With the exhibition 'Confidence Men' two of the most important personalities in Polish art meet face-to-face for the first time. Stanislaw Ignacy Witkiewicz, called 'Witkacy' (1885-1939), legendary artist and dramaturge, philosopher, photograph, and enfant terrible of the inter-war polish and international art scenes, is confronted by Jozef Robakowski, an artist of the polish neo-avant-garde of the 60's and 70's, co-creator of Film Form Workshops, and the author of such well known videos as View from my Window and My Video Masochism. White video: Lukasz Jastrubczak, a young multimedia artist who examines the fields of invisibility, disappearance, ephemeral revelation and lunacy.
With the exhibition WITKACY–ROBAKOWSKI: Confidence Men at the ZAK | BRANICKA gallery, two of the most important personalities in Polish art meet face-to-face for the first time. Both confidence(con) men, tricksters, swindlers and eternal practical jokers, Stanislaw Ignacy Witkiewicz – called “Witkacy” (1885-1939) – legendary artist, painter, writer and dramaturge, philosopher, photograph, and enfant terrible of the inter-war polish and international art scenes, is confronted by Jozef Robakowski (born 1939), an artist of the polish neo-avant-garde of the 60’s and 70’s, co-creator of “Film Form Workshops, and the author of such well known videos as “View from my Window” and My Video Masochism.
Mystification, parody, self-referential irony and plays with shifting identities are some of today’s more popular artistic phenomena. Only few know that Witkacy was already working with these ideas at the beginning of Twentieth Century. In 1921, he composed his text Manifesto (festo-mani) in which he derided the contemporary trajectory of art and ascertained that the only honest artistic position is a lie. The most beautiful art – and who knows if not the most challenging – is a lie (…) always conscious of itself, are the willfull deceptions, however small, much more so than the unconscious superior lies. Many years later (1988), video artist Jozef Robakowski wrote in his own Manifesto, Manipulate! (I Manipulate!): I am convinced that an artist is a sort of perfidious swindler, a social ulcer, whose vitality is an exact manipulation of his own account…

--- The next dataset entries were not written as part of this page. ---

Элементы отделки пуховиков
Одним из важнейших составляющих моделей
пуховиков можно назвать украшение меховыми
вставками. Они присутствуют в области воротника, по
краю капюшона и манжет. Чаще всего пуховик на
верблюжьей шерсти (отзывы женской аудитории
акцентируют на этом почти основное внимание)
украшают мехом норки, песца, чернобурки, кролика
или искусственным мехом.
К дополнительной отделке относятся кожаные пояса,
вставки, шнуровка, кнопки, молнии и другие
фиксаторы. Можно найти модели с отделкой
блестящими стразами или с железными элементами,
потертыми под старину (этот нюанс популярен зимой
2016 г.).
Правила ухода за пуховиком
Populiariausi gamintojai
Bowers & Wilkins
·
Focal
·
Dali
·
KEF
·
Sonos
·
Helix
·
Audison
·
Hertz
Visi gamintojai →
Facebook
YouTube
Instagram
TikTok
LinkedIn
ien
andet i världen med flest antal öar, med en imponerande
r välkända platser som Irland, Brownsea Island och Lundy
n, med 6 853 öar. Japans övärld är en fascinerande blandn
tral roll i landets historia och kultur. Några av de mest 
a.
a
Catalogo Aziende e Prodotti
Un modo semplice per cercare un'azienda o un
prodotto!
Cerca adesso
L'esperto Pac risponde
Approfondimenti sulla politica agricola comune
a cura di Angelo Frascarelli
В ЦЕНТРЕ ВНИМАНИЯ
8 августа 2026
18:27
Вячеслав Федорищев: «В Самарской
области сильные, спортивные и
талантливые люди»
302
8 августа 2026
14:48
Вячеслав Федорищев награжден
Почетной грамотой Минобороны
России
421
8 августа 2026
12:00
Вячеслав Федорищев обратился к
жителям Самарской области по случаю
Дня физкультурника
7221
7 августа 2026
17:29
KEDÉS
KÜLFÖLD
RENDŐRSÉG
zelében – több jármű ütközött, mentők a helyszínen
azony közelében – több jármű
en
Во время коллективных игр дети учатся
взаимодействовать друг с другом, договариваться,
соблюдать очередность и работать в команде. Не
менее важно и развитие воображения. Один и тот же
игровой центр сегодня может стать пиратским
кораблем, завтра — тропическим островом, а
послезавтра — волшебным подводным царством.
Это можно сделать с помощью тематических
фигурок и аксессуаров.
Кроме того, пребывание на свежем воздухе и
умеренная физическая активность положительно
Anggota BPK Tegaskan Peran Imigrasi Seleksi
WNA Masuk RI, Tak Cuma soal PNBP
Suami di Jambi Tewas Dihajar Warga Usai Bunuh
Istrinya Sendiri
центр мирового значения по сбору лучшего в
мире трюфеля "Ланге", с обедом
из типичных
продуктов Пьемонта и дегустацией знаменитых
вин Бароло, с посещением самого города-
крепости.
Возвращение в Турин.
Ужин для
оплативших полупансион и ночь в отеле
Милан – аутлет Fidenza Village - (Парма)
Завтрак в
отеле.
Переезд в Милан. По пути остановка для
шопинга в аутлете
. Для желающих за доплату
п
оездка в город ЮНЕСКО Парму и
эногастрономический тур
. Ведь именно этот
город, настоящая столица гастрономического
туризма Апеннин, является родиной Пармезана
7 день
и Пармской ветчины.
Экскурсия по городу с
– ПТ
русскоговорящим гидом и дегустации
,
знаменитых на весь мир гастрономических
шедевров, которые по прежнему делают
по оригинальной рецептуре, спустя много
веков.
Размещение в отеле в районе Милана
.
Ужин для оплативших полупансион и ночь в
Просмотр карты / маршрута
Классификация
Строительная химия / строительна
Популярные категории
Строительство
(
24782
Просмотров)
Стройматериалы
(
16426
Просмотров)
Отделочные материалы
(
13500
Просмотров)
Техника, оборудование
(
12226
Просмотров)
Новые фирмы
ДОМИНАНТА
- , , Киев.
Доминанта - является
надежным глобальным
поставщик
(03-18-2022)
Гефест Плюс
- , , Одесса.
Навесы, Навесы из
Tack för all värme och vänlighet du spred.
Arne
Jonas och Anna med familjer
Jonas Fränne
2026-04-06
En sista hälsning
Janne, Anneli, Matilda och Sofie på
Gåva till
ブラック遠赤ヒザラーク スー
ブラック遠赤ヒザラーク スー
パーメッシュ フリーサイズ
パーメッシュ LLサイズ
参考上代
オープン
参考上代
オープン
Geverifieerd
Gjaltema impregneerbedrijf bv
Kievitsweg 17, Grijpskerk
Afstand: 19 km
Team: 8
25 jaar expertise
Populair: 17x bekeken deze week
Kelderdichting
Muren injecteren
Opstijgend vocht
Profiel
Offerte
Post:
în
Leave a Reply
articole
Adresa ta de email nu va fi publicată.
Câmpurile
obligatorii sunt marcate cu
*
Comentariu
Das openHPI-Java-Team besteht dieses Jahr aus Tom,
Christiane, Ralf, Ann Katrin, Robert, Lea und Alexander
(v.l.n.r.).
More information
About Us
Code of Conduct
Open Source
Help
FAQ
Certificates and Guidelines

ZAK | BRANICKA juxtaposes three original series of Witkacy’s photographs from 1931 and 1932, in which the artist poses and assumes different grimacing faces, with Jozef Robakowski’s My Video Masochisms from 1986 and The Astral Photography series that he developed in the 1970’s. Witkacy’s photos are experiments with changing identity, purposeful and conscious humiliation, and self-referential irony that mock the idea of the perceived “Myth of the Artist.” He produced such photographs throughout his entire life, always in series of photographs, most of which were titled so absurdly as, Unknown Photo of Unknown Movie Star, Carfaldo Ricci.
In My Video Masochisms, Robakowski, making contorted faces at the camera, simulates piercing his cheeks with wire, drilling through his ears, and taking an immersion heater into his mouth. Deadpan, the artist plays as though he is suffering through his art and in its name. His contrast with his contemporary movements (eg. Viennese Actionism) and ironic disembowelment of them is a glimpse partially into his nihilism and partially into his absurd sense of humour. Beginning in 1971, the series of hypothetical Astral Photography, provided with such witty titles as Self-Portrait in Absinthe Fumes or An Imaginary Form of a Stomach Ulcer, is a parody of the language of conceptual art.
It is accompanied by a pseudo-scientific tract written based on the agglutination of lies and absurdities regarding a new method of creating photography performed by putting a negative against one’s forehead. Robakowski’s series was inspired by pre-war scientific articles written about spiritual séances. They are all the more interesting in that, during the 1920’s Witkacy participated in more than a few or these séances (he wanted to see his deceased Fiancée, and created a drawing entitled, The Last Astral Trip, 1926), an example of which can be seen in the exhibited photograph of Witkacy wearing a white shirt over his head, pretending to be a phantom.
An exhibition framing both of these exquisite swindlers has long been overdue. Witkacy and Robakowski’s overtly humorous approaches to their work, eternally abnormal and inconvenient in their own times, work today so much more poignantly and at the same time remain fresh and extremely expressive.
Video Point | White video:
Jastrubczak is a young multimedia artist who examines the fields of invisibility, disappearance, ephemeral revelation and lunacy. At the same time as his work is absurd and amusing, it is also deliberate and somber. In White Film, we see Jastrubczak sitting in a white bathrobe with a white square suspended to cover his face (with eyeholes, also square). He is tapping out a beat. Jastrubczak presses an unidentified buzzer into the bottom of an empty white bowl on the table in front of him and taps the table, a white mug, and a pair of scissors with the back of a spoon. In the short video, Jastrubzcak renders himself neutral by shielding his identity and nullifies himself in white. He becomes another white object, like the mug or the table, performing an action and only fulfilling his duty: a white robot.